Jim Jenkins, Staff Writer
Like many small-town preachers, my granddaddy welcomed the occasional politician to the old Baptist parsonage in Boiling Springs, N.C., lo those many decades ago. It was fairly standard procedure in those days of door-to-door politics for candidates for county office or even governor to ask upon arriving in a small town, "So, who's the minister here?" And they would make a courtesy call.
The visits were short and rarely if ever included any discussion of endorsements. The candidates typically just wanted to make sure that when word got around, as it did to most everybody in a little community, that word would include mention that the candidate of course went by the preacher's house. I don't recall whether Granddaddy ever endorsed anybody. He generally was not of the view that pastoring and politics made a sensible or even appropriate mix.
My old Pappy's philosophy is probably looking pretty good right now to Sens. Barack Obama and John McCain.
One, Obama, saw an unwitting mix, not of his making, blow up like a badly done lab experiment in a Broughton High School science class from the late 1960s. (The minute details of that experiment escape me now, although as I recall there was a little damage to appliances, some smoke and a teacher who was certain that, though I might yet have some success in life, there would be no need to book a flight to Sweden some years thereafter to accept the Nobel in chemistry.)
Obama, like this failed chemist, saw some of the Rev. Jeremiah Wright's words from the pulpit
, hard-hitting and flammable, bubble up and spill as if they were chemicals in that beaker. The Illinois senator attempted a cleanup and did pretty well, but then the reverend later shared a few thoughts on politics and race that roiled things up again, and Obama felt he had to repudiate him, barring him from the lab, you might say.
Sen. McCain, courting the Christian conservative vote Republicans believe is a consistent bloc of their "base," suffered an embarrassment at the hands of the Rev. John Hagee of Texas, who offered a stentorian endorsement of McCain. It was something the senator had sought and about which he expressed great delight.
Alas for the senator, a Web site turned up Hagee sermonizing as to how Hitler was a tool used by God so that Jews would go to the Promised Land -- at least, that was an interpretation, although Hagee defended himself. McCain then distanced himself from Hagee. (And Hagee later withdrew his endorsement.)
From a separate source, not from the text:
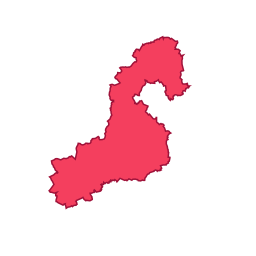 outline of Baltinglass Lea-6, Wicklow, Ireland, rotated 208°
{"feature_id": "5873133B22148829487271", "entity_name": "Baltinglass Lea-6", "entity_type": "district", "adm_level": 2, "iso_a3": "IRL", "parent_name": "Ireland", "parent_adm1": "Wicklow", "projection": "mercator", "projection_center": [-6.547, 52.958], "detail": "fine", "context": "isolated", "style": "filled", "palette": "rose", "viewbox_px": 256, "rotation_deg": 208, "n_neighbors": 0, "source": "geoboundaries", "source_scale": "gbopen_adm2", "svg_char_len": 5925}
<svg xmlns="http://www.w3.org/2000/svg" viewBox="0 0 256 256"><g transform="rotate(208 128 128)"><path d="M174.5,58.5L172.1,56.5L170.9,56.5L170.5,56.1L170.0,56.3L169.1,55.7L169.1,55.1L170.4,54.7L171.0,53.7L171.6,51.7L174.3,48.0L172.8,47.6L171.3,46.2L169.9,45.6L166.9,43.4L167.8,36.9L168.2,35.6L166.6,34.8L165.2,35.4L162.5,35.9L160.7,37.7L161.0,36.5L160.8,35.7L160.1,34.4L159.7,34.2L159.0,34.7L158.6,34.2L158.3,33.6L157.7,30.7L157.0,29.3L156.2,29.5L154.6,29.2L149.2,29.4L148.8,29.9L148.8,30.8L148.0,31.5L148.0,31.2L146.2,29.8L144.9,28.1L143.9,29.9L142.1,31.3L141.1,32.9L140.2,32.5L139.4,34.3L137.6,35.4L137.7,36.7L137.3,36.9L138.3,38.0L139.6,38.8L139.3,39.2L139.5,39.8L135.7,44.6L135.2,45.6L133.2,44.3L131.1,44.0L131.0,44.5L127.4,45.9L126.0,48.1L126.2,48.6L127.5,49.9L127.4,50.2L129.9,51.6L130.8,52.6L129.5,53.4L128.0,55.2L127.9,56.0L128.7,56.7L128.7,57.5L127.5,57.3L127.2,56.4L127.0,56.9L125.8,56.6L122.9,59.1L123.2,59.9L122.4,60.2L122.5,61.4L123.0,61.2L123.3,62.2L123.3,63.7L122.9,63.8L122.9,64.2L125.3,65.3L124.7,66.3L123.7,66.0L123.1,66.8L123.9,68.6L122.2,68.2L121.7,69.5L121.1,70.0L120.7,70.2L119.8,69.8L118.9,70.8L119.5,71.6L119.4,72.1L117.9,72.4L118.1,73.6L118.8,73.6L118.8,74.0L117.3,74.0L116.9,75.0L115.4,75.1L115.5,75.9L115.4,76.3L113.3,75.9L112.5,75.3L111.4,79.8L106.4,80.2L105.1,81.3L104.2,81.0L103.3,83.5L100.1,83.7L99.6,85.1L97.1,86.5L96.1,86.5L95.3,87.0L94.3,86.3L92.1,87.2L90.5,89.0L89.5,89.1L88.7,89.6L89.5,91.7L89.2,93.2L89.1,96.3L88.0,97.3L87.9,98.6L87.5,99.2L84.7,102.0L84.9,102.5L83.9,103.9L82.5,104.0L81.9,103.6L81.7,104.5L80.6,104.8L79.5,105.7L79.0,106.5L80.1,106.8L79.4,108.3L81.6,110.0L79.7,111.8L77.0,113.3L77.3,113.9L75.9,116.1L76.7,117.2L76.0,118.1L77.0,121.5L77.3,121.8L78.8,121.1L80.6,125.4L80.9,125.3L82.6,127.9L83.1,128.0L84.7,130.2L86.7,131.9L88.0,134.5L88.0,135.8L87.3,136.6L88.7,137.5L88.4,138.7L89.2,139.0L89.4,139.6L88.9,142.2L87.9,143.6L89.0,143.7L90.1,144.3L91.4,144.2L93.4,142.9L95.8,145.2L97.6,146.0L97.5,147.4L99.2,147.9L100.1,147.2L101.0,147.4L102.0,145.7L103.1,146.3L105.0,146.5L105.8,147.1L107.7,150.7L108.1,150.5L107.8,149.7L108.4,148.6L110.1,148.0L115.5,150.3L115.8,149.2L116.1,149.1L117.9,150.1L119.6,150.3L120.1,150.5L120.4,151.2L120.1,152.9L120.6,154.6L120.4,155.4L120.6,156.7L125.5,156.2L128.8,158.5L129.3,157.9L130.2,157.5L130.4,156.8L130.2,155.7L130.8,155.4L130.6,154.4L131.4,154.0L131.3,153.1L133.0,153.1L133.0,153.6L133.3,153.7L133.5,153.4L133.3,153.1L133.6,152.9L134.2,154.2L134.8,154.7L137.7,156.4L138.5,157.4L137.7,158.8L137.5,159.6L137.8,160.1L137.8,161.0L137.6,161.2L137.1,161.0L136.0,161.6L134.5,161.4L133.2,162.0L134.4,164.0L134.0,167.5L134.6,169.5L134.6,171.9L133.4,173.8L133.3,174.3L133.5,175.0L133.3,175.8L134.0,177.3L134.4,177.7L135.1,177.7L135.5,178.4L133.5,178.6L132.0,177.6L130.4,178.1L129.0,178.0L128.6,178.6L125.4,180.0L126.4,181.3L124.9,182.6L123.8,184.7L123.5,184.2L121.2,183.0L120.5,184.2L118.3,183.4L117.8,182.9L117.1,182.8L116.3,181.8L115.8,182.4L114.6,182.8L111.8,178.9L112.5,178.2L112.3,177.2L111.3,176.7L109.6,174.8L107.7,175.2L107.1,174.1L106.0,173.6L106.0,173.0L103.7,172.3L103.9,174.0L102.4,173.7L101.8,174.1L101.7,175.2L102.8,176.4L102.9,176.9L102.6,177.3L103.0,177.7L102.0,179.5L100.5,180.1L99.2,179.9L99.0,180.4L97.0,181.3L95.4,183.5L95.4,184.1L96.6,184.4L96.3,184.9L96.6,185.5L96.8,186.8L96.0,187.3L94.9,187.4L95.3,188.0L95.0,189.0L95.5,190.0L94.3,191.5L94.2,192.1L93.5,192.0L93.6,192.6L93.3,193.2L93.8,193.6L93.6,193.9L94.7,193.4L95.8,193.7L96.1,194.0L95.9,194.5L96.6,195.2L97.6,194.1L99.3,193.0L100.6,192.7L101.8,193.6L102.9,195.1L103.0,196.0L105.5,196.6L105.9,197.5L106.1,199.6L106.6,200.6L107.7,201.6L107.8,202.8L107.5,203.5L106.3,204.2L105.9,204.8L110.3,209.7L110.9,210.8L112.2,213.1L112.5,214.8L113.7,216.6L113.4,218.3L114.4,217.3L114.2,216.6L114.9,216.4L116.4,217.7L117.3,218.0L118.0,217.7L118.3,220.7L120.6,221.1L123.3,219.7L123.3,220.8L124.2,221.1L124.2,223.7L124.6,224.9L124.2,225.7L124.1,226.6L125.2,227.9L126.8,226.8L131.7,227.5L132.4,226.4L133.8,227.0L135.2,226.8L138.5,224.9L138.8,224.4L138.7,223.4L140.1,224.9L142.0,222.3L142.0,220.8L143.3,220.7L144.2,219.7L144.0,219.4L145.7,217.8L145.8,216.9L145.4,216.1L146.8,215.4L147.1,214.9L148.0,214.7L147.7,214.0L148.3,213.7L148.2,213.4L149.7,212.8L149.7,212.1L150.9,211.9L152.9,209.6L152.7,209.0L153.0,208.5L154.2,208.8L153.9,207.3L154.2,206.5L154.3,201.7L155.7,202.2L157.6,201.5L157.8,200.5L157.5,199.2L157.9,199.2L157.7,198.6L158.3,197.0L157.7,195.5L157.9,194.0L155.5,193.3L154.2,193.9L153.7,193.8L153.3,192.8L151.9,191.5L151.8,190.2L153.1,189.5L153.9,187.2L154.3,184.2L155.5,182.1L156.1,182.1L157.6,180.9L158.7,180.9L160.1,179.7L160.9,179.6L163.1,178.1L163.5,177.2L161.7,176.5L160.3,175.4L160.4,174.1L160.8,173.0L163.1,172.1L162.5,170.7L163.4,167.2L163.3,166.5L162.2,165.8L160.7,166.0L156.2,164.1L156.7,163.1L159.6,159.7L160.4,159.3L162.2,159.2L163.3,158.5L164.1,157.5L162.5,156.8L162.4,154.8L161.3,152.5L161.1,151.7L161.2,151.1L160.1,148.3L158.2,146.8L157.8,145.7L156.7,144.8L155.6,144.5L155.0,145.1L153.7,145.6L153.2,144.6L153.9,144.6L153.9,143.4L154.4,142.8L154.1,141.7L153.5,141.3L153.4,140.0L152.6,138.4L152.8,137.4L152.4,137.1L152.8,136.9L152.0,136.3L152.1,136.1L151.8,135.5L150.8,134.8L149.9,133.3L148.3,131.7L148.5,130.7L148.3,130.1L148.5,129.8L148.1,127.5L149.3,124.4L148.1,124.0L146.8,122.5L146.5,121.6L146.5,120.9L147.2,119.1L147.2,116.5L146.5,115.0L145.6,114.4L145.6,113.6L145.9,112.2L144.5,110.9L143.9,109.0L143.8,107.3L145.3,105.7L147.5,104.4L148.6,105.0L149.1,106.2L150.3,106.5L151.9,103.5L154.2,102.0L154.1,101.7L154.6,101.1L154.3,100.5L154.8,99.6L154.0,97.7L154.4,96.6L156.0,95.3L156.2,95.6L158.1,94.8L158.7,93.2L160.0,91.8L161.5,91.4L163.0,91.8L164.8,91.1L164.4,89.9L164.4,86.6L164.0,85.4L161.9,82.9L159.9,75.7L164.6,76.9L165.1,75.6L165.7,75.7L166.4,75.0L166.9,73.3L168.3,71.9L170.5,71.1L172.4,68.3L175.8,67.8L177.1,67.2L177.7,66.6L178.2,65.3L180.1,63.0L178.2,60.6L176.2,59.7L175.6,58.7L174.5,58.5Z" fill="#f43f5e" stroke="#9f1239" stroke-width="1.5"/></g></svg>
And so on the subject of which candidate is God's man in this election, McCain and Obama have reached what might be called a rather unexpected draw. (Democrat Hillary Clinton, still battling Obama, counts herself a serious Christian but is not looking like McCain's opponent right now.)
The firestorm that erupted over the Rev. Wright's comments, and his follow-up comments, and the whirlwind McCain might have experienced had he not quickly pulled back from Hagee, aren't really the fault of the preachers. They're just saying what they think, without much caring what anybody else thinks. Preachers with big stages often feel obliged to "push the envelope" when it comes to their views, and often they're not a bit shy about a little philosophical, political pugilism. Ultimately, though, they do report to the people in their congregations. If those folks think the preachers need to calm down a little, they can let them know.
It happens that in Wright's case, his association with Obama amplified that microphone in his Chicago church beyond what might have happened were Obama still in the Illinois legislature. McCain sought the endorsement he got, and thanks to the Web and the 24-hour news culture, Hagee got a lot of attention for tossing his support to the Arizona Republican -- but the attention kept up after his previous words had turned the whole experience sour. Uh-oh.
In the end, most Americans won't be thinking about the views of a few high-profile ministers when they go in the booth. They'll be pondering the war in Iraq, health care, their job security, their kids' prospects for education and work, gasoline prices and which candidate can put the country on the right track. How much their religious beliefs, or their religious leaders, influence that decision is entirely up to them. Although in times like these, a little prayer couldn't hurt.